Bundesliga

FC Bayern: Trainer Hansi Flick und die Chancen für junge Spieler

Neuzugänge? Bayern wolle "nichts Verrücktes" machen

Flick und die Chancen für junge Spieler

Hansi Flick

Hansi Flick will keinen Panik-Einkauf tätigen. imago images

Die extrem angespannte Personallage in München hat sich nun ein wenig entspannt. Robert Lewandowski ist nach seiner Leisten-OP zurück, wenn auch noch nicht ganz, aber "nahezu bei 100 Prozent", wie Trainer Hansi Flick sagt. Und Serge Gnabry, hatte im Trainingslager mit Achillessehnenproblemen zu kämpfen, könne zumindest mit nach Berlin reisen. Ein Startelf-Einsatz des Flügelstürmers kommt aber wohl noch zu früh.

Trotzdem ist damit die Offensive des Rekordmeisters - bis auf Kingsley Coman - wieder vollzählig. Sorgen bereitet eher die Defensive. Mit Jerome Boateng steht nur ein gelernter Innenverteidiger zur Verfügung. "Ausreden aber gibt es keine", betont der Chef-Coach. Sein Team sei, obwohl den Bayern ein Neuzugang guttun würde, mit ausreichend Qualität bestückt. "Es liegt einfach an uns", so Flick.

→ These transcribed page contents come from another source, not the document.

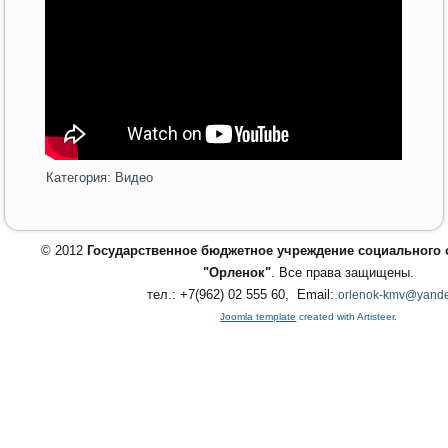
Категория:
Видео
© 2012
Государственное бюджетное учреждение социального
"Орленок"
. Все права защищены.
тел.: +7(962) 02 555 60, Email:
orlenok-kmv@yande
Joomla template
created with Artisteer.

Der 54-Jährige habe in den vergangenen Tagen "ein sehr gutes Gespräch mit Hasan Salihamidzic gehabt", verrät er. Und da seien die beiden klar einer Meinung: Sollte ein Neuer zum FCB hinzustoßen, dann nur, wenn er sofort weiterhilft. Einen Panik-Einkauf zu tätigen beziehungsweise etwas "Verrücktes zu machen", sei nicht Sinn und Zweck.

Das ist eine Situation, wo Geschichte geschrieben wird.

Trainer Hansi Flick

Immerhin habe der FC Bayern einige Youngster, für die die momentane Lage eine Chance sein könnte - wie bei Joshua Zirkzee vor der Winterpause beispielsweise. "Das ist eine Situation, wo Geschichte geschrieben wird", erklärt Flick. Der 19-jährige Angreifer nutzte seine Möglichkeit, um auf sich aufmerksam zu machen. Alphonso Davies konnte auch nachweisen, dass er bei den Profis bestehen und der A-Mannschaft des FCB weiterhelfen kann. Jetzt sind die nächsten gefordert.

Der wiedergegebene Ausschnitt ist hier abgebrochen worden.